FOSS4G NA 2024

Geoscience at Massive Scale
09-11, 15:00–15:30 (America/Chicago), Grand B

XArray is the default choice for geoscience users in Python. The Dask Integration allows scaling out to datasets in the petabyte range. We will dive into common pitfalls and how Dask is addressing those to allow processing massive datasets.


When scaling geoscience workloads to large datasets, many scientists and developers reach for Dask, a library for distributed computing that plugs seamlessly into Xarray and offers an Array API that wraps NumPy. Featuring a distributed environment capable of running your workload on large clusters, Dask promises to make it easy to scale from prototyping on your laptop to analyzing petabyte-scale datasets.
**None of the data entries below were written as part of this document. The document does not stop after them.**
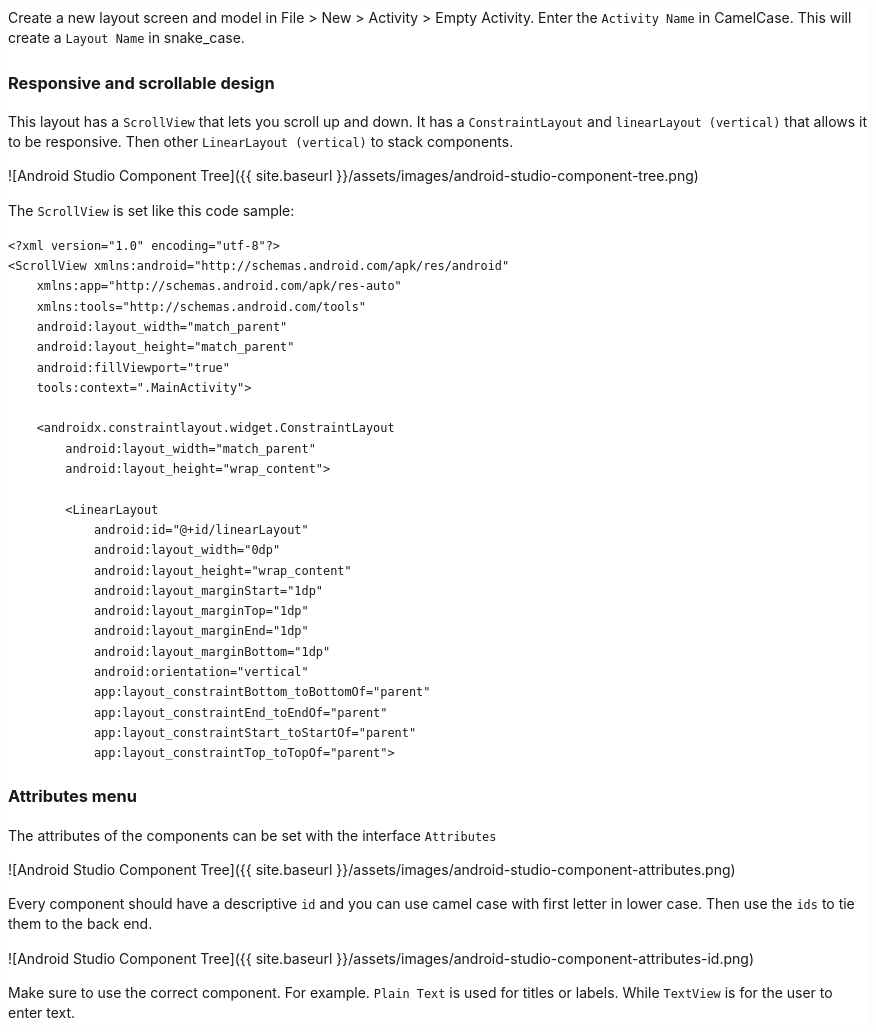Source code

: Create a new layout screen and model in File > New > Activity > Empty Activity. Enter the `Activity Name` in CamelCase. This will create a `Layout Name` in snake_case.

### Responsive and scrollable design

This layout has a `ScrollView` that lets you scroll up and down. It has a `ConstraintLayout` and `linearLayout (vertical)` that allows it to be responsive. Then other `LinearLayout (vertical)` to stack components.

![Android Studio Component Tree]({{ site.baseurl }}/assets/images/android-studio-component-tree.png)

The `ScrollView` is set like this code sample:

    <?xml version="1.0" encoding="utf-8"?>
    <ScrollView xmlns:android="http://schemas.android.com/apk/res/android"
        xmlns:app="http://schemas.android.com/apk/res-auto"
        xmlns:tools="http://schemas.android.com/tools"
        android:layout_width="match_parent"
        android:layout_height="match_parent"
        android:fillViewport="true"
        tools:context=".MainActivity">

        <androidx.constraintlayout.widget.ConstraintLayout
            android:layout_width="match_parent"
            android:layout_height="wrap_content">

            <LinearLayout
                android:id="@+id/linearLayout"
                android:layout_width="0dp"
                android:layout_height="wrap_content"
                android:layout_marginStart="1dp"
                android:layout_marginTop="1dp"
                android:layout_marginEnd="1dp"
                android:layout_marginBottom="1dp"
                android:orientation="vertical"
                app:layout_constraintBottom_toBottomOf="parent"
                app:layout_constraintEnd_toEndOf="parent"
                app:layout_constraintStart_toStartOf="parent"
                app:layout_constraintTop_toTopOf="parent">

### Attributes menu

The attributes of the components can be set with the interface `Attributes`

![Android Studio Component Tree]({{ site.baseurl }}/assets/images/android-studio-component-attributes.png)

Every component should have a descriptive `id` and you can use camel case with first letter in lower case. Then use the `ids` to tie them to the back end.

![Android Studio Component Tree]({{ site.baseurl }}/assets/images/android-studio-component-attributes-id.png)

Make sure to use the correct component. For example. `Plain Text` is used for titles or labels. While `TextView` is for the user to enter text.
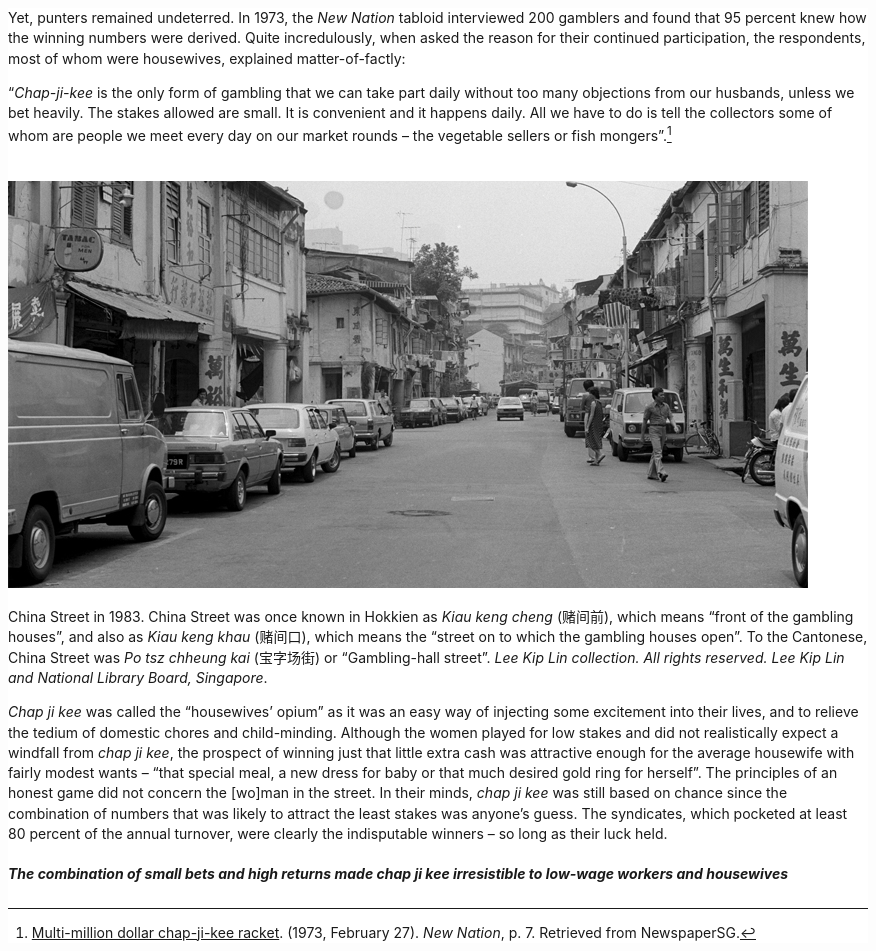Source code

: Yet, punters remained undeterred. In 1973, the *New Nation* tabloid interviewed 200 gamblers and found that 95 percent knew how the winning numbers were derived. Quite incredulously, when asked the reason for their continued participation, the respondents, most of whom were housewives, explained matter-of-factly:

“*Chap-ji-kee* is the only form of gambling that we can take part daily without too many objections from our husbands, unless we bet heavily. The stakes allowed are small. It is convenient and it happens daily. All we have to do is tell the collectors some of whom are people we meet every day on our market rounds – the vegetable sellers or fish mongers”.[^5] 

<div style="background-color: white;">
<br/>
<img src="\images\Vol-11-issue-3\housewives\ChinaStreetin1983.jpg">

China Street in 1983. China Street was once known in Hokkien as <i>Kiau keng cheng</i> (赌间前), which means “front of the gambling houses”, and also as <i>Kiau keng khau</i> (赌间口), which means the “street on to which the gambling houses open”. To the Cantonese, China Street was <i>Po tsz chheung kai</i> (宝字场街) or “Gambling-hall street”.  <i>Lee Kip Lin collection. All rights reserved. Lee Kip Lin and National Library Board, Singapore</I>.

</div>

*Chap ji kee* was called the “housewives’ opium” as it was an easy way of injecting some excitement into their lives, and to relieve the tedium of domestic chores and child-minding. Although the women played for low stakes and did not realistically expect a windfall from *chap ji kee*, the prospect of winning just that little extra cash was attractive enough for the average housewife with fairly modest wants – “that special meal, a new dress for baby or that much desired gold ring for herself”. The principles of an honest game did not concern the [wo]man in the street. In their minds, *chap ji kee* was still based on chance since the combination of numbers that was likely to attract the least stakes was anyone’s guess. The syndicates, which pocketed at least 80 percent of the annual turnover, were clearly the indisputable winners – so long as their luck held. 

##### The combination of small bets and high returns made *chap ji kee* irresistible to low-wage workers and housewives


[^1]: Singapore. Parliament. *[Parliamentary Debates Singapore Official Report](https://eservice.nlb.gov.sg/item_holding.aspx?bid=4826189)*. (1977, February 23). Debate on President’s Address (Vol. 36, col. 433). Singapore: Govt. Printer. Call no.: RSING 328.5957 SIN
[^2]: A tax-farming system introduced by William Farquhar in which monopoly rights were auctioned off to sell opium and spirits, and to run gambling dens. See Turnbull, C. M. (2009). *[A History of Modern Singapore 1819–2005](https://eservice.nlb.gov.sg/item_holding.aspx?bid=200096792)* (p. 35). Singapore: NUS Press. Call no.: RSING 959.57 TUR-[HIS] 
[^3]: Hare, G.T. (1898, July). The game of chap-ji-ki. *Journal of the Straits Branch of the Royal Asiatic Society, 31*, 63–71, p. 48. Retrieved from JSTOR via NLB’s [eResources](https://eresources.nlb.gov.sg/main/) website.
[^4]: The term Peranakan or Straits Chinese generally refers to people of mixed Chinese and Malay/Indonesian heritage. Peranakan males are known as babas while the females are known as *nonyas* (or *nyonyas*). See National Library Board. (2013, 26 August). *[Peranakan (Straits Chinese) community](https://eresources.nlb.gov.sg/infopedia/articles/SIP_2013-08-30_181745.html)* written by Koh, Jaime. Retrieved from Singapore Infopedia.
[^5]: [Multi-million dollar chap-ji-kee racket](http://eresources.nlb.gov.sg/newspapers/Digitised/Article/newnation19730227-1.2.54.2). (1973, February 27). *New Nation*, p. 7. Retrieved from NewspaperSG.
Dask has been the de-facto standard for scaling geoscience, but it hasn’t entirely lived up to its promise of operating effortlessly at massive scale. This comes up in a few ways:

  • Correctly chunking your dataset has a significant impact on Dask’s ability to scale
  • Workers accidentally run out of memory due to:
  • Data being loaded too eagerly
  • Rechunking
  • Unmanaged memory

Over the last few months, Dask has addressed many of those pains and continues to do so through:
- Improvements to its scheduling algorithms
- A faster and more memory-stable method for rechunking
- First-of-its-kind logical optimization layer for a distributed array framework (ongoing)

Join us as we dive into real-world geoscience workloads, exploring how Dask empowers scientists and developers to run their analyses at massive scale. Discover the impact of improvements made to Dask, ongoing challenges, and future plans for making it truly effortless to scale from your laptop to the cloud.